The expected response is a copy of every line in the entries below that includes the word "Vidya".

══════════

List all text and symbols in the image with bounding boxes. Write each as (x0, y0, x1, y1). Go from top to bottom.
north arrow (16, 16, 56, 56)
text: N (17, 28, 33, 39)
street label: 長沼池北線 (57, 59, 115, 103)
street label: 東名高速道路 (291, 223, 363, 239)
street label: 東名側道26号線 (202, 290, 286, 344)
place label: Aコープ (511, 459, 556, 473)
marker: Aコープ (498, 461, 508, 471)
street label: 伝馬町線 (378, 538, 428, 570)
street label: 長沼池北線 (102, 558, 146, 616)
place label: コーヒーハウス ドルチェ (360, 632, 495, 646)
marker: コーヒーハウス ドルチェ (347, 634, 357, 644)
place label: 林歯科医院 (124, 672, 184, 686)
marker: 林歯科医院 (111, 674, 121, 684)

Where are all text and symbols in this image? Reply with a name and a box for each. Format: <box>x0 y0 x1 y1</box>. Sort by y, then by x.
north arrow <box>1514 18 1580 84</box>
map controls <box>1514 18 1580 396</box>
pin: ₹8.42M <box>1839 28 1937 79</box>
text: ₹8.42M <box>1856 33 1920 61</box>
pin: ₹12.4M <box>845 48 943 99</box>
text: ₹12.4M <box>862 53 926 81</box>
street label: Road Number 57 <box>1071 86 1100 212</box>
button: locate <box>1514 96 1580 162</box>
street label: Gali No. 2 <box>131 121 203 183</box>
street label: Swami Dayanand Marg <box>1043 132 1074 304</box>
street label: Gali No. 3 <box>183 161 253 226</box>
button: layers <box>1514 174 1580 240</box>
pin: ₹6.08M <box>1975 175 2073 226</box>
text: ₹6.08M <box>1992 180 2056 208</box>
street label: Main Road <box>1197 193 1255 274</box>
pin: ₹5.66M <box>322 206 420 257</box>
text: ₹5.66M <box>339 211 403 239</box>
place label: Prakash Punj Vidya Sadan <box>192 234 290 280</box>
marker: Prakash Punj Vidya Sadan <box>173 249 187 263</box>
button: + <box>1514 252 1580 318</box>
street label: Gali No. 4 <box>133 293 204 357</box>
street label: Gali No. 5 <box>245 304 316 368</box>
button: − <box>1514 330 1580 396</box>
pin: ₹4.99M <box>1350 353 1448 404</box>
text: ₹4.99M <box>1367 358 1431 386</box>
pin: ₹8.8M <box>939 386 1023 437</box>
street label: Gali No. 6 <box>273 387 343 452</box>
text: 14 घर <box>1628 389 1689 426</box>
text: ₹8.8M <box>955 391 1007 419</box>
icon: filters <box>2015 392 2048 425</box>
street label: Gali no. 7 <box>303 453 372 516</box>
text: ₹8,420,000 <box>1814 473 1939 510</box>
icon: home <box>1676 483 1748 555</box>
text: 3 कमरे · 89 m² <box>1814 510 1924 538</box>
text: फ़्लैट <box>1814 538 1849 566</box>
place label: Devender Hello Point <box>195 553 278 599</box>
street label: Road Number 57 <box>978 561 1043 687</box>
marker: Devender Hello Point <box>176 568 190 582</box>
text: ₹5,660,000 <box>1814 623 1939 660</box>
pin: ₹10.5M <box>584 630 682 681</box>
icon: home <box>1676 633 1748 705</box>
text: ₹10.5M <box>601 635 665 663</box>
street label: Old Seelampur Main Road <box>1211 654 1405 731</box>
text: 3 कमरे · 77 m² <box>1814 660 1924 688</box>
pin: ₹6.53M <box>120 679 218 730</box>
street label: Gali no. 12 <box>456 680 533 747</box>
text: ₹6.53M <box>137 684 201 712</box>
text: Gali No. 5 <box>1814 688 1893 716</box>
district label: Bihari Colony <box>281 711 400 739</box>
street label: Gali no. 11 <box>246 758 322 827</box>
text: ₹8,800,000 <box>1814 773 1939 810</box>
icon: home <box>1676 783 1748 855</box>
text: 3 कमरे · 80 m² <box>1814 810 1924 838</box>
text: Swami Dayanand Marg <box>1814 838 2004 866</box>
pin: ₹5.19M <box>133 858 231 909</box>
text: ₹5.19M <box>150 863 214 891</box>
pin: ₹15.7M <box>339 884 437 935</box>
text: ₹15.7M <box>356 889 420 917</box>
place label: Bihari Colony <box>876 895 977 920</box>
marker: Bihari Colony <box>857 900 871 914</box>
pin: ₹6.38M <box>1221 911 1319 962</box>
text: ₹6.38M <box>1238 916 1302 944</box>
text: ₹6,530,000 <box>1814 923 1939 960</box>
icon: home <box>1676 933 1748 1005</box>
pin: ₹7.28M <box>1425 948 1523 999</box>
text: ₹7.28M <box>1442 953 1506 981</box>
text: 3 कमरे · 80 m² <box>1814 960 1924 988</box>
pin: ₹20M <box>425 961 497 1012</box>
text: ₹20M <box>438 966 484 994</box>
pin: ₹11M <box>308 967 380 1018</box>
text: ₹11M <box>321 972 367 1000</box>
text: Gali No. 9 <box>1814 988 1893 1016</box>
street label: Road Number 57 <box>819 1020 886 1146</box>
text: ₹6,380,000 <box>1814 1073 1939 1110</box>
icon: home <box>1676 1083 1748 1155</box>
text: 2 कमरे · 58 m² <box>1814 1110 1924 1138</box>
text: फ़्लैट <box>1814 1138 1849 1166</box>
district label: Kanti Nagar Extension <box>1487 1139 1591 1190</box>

══════════

● **Task answer**:
place label: Prakash Punj Vidya Sadan <box>192 234 290 280</box>
marker: Prakash Punj Vidya Sadan <box>173 249 187 263</box>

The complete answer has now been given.